Part 12 (2/2)
But no,--it was all a delusion! she moved away from him, and the estranging present rushed in again between them.
'It has been M. de Chateauvieux's doing, almost all of it,' she said eagerly, with a change of voice, 'and your sister's. Will you come and see me some time and talk about some of the Paris people? Oh, I am wanted! But first you must be introduced to Macias. Wasn't he good? It was such an excellent choice of Mr. Wallace's. There he is,-and there is his wife, that pretty little dark woman.'
Kendal followed her mechanically, and presently found himself talking nothings to Mr. Harting, who, gorgeous in his Spanish dress, was receiving the congratulations which poured in upon him with a pleasant mixture of good manners and natural elation. A little farther on he stumbled upon Forbes and the Stuarts, Mrs. Stuart as sparkling and fresh as ever, a suggestive contrast in her American crispness and prettiness to the high-bred distinction of Madame de Chateauvieux, who was standing near her.
'Well, my dear fellow,' said Forbes, catching hold of him, 'how is that critical demon of yours? Is he scotched yet?'
'He is almost at his last gasp,' said Kendal, with a ghostly smile, and a reckless impulse to talk which seemed to him his salvation. 'He was never as vicious a creature as you thought him, and Miss Bretherton has had no difficulty in slaying him. But that hall was a masterpiece, Forbes! How have your pictures got on with all this?'
'I haven't touched a brush since I came back from Switzerland, except to make sketches for this thing. Oh, it's been a terrible business! Mr.

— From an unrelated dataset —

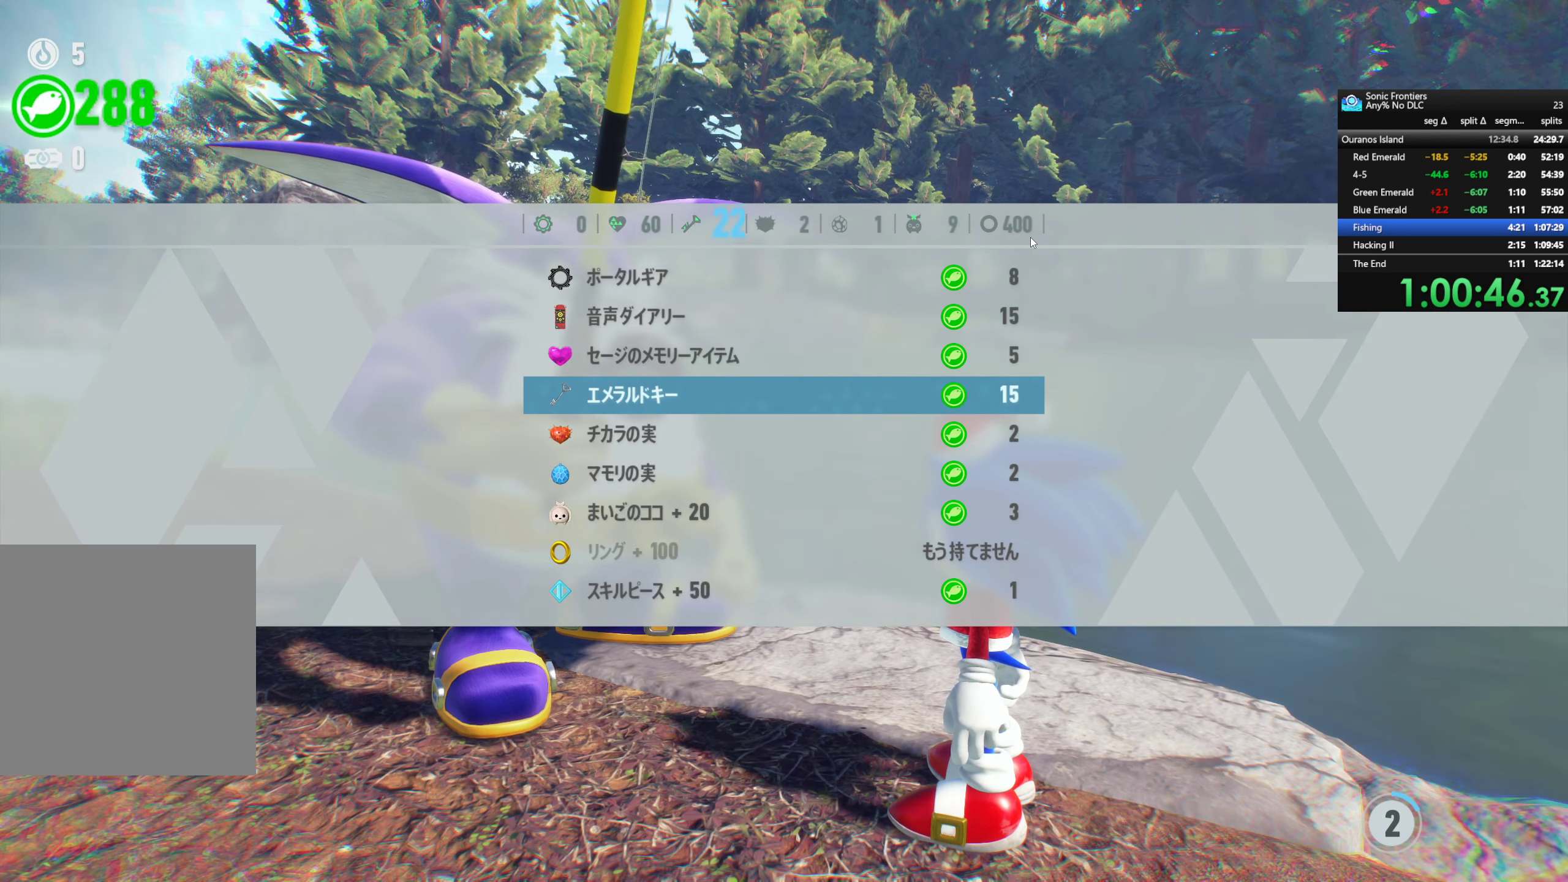
{"buttons": [], "left_stick": "center", "right_stick": "center", "events": [[184, "CROSS", "down"], [284, "CROSS", "up"]]}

Worrall's hair has turned gray over the expenses of it; however, she and I would have our way, and it's all right--the play will run for twelve months, if she chooses, easily.'
Near by were the Worralls, looking a little sulky, as Kendal fancied, in the midst of this great inrush of the London world, which was sweeping their niece from them into a position of superiority and independence they were not at all prepared to see her take up; Nothing, indeed, could be prettier than her manner to them whenever she came across them, but it was evident that she was no longer an automaton to be moved at their will and pleasure, but a woman and an artist, mistress of herself and of her fate. Kendal fell into conversation on the subject with Mrs. Stuart, who was as communicative and amusing as usual, and who chattered away to him till he suddenly saw Miss Bretherton signalling to him with her arm in that of his sister.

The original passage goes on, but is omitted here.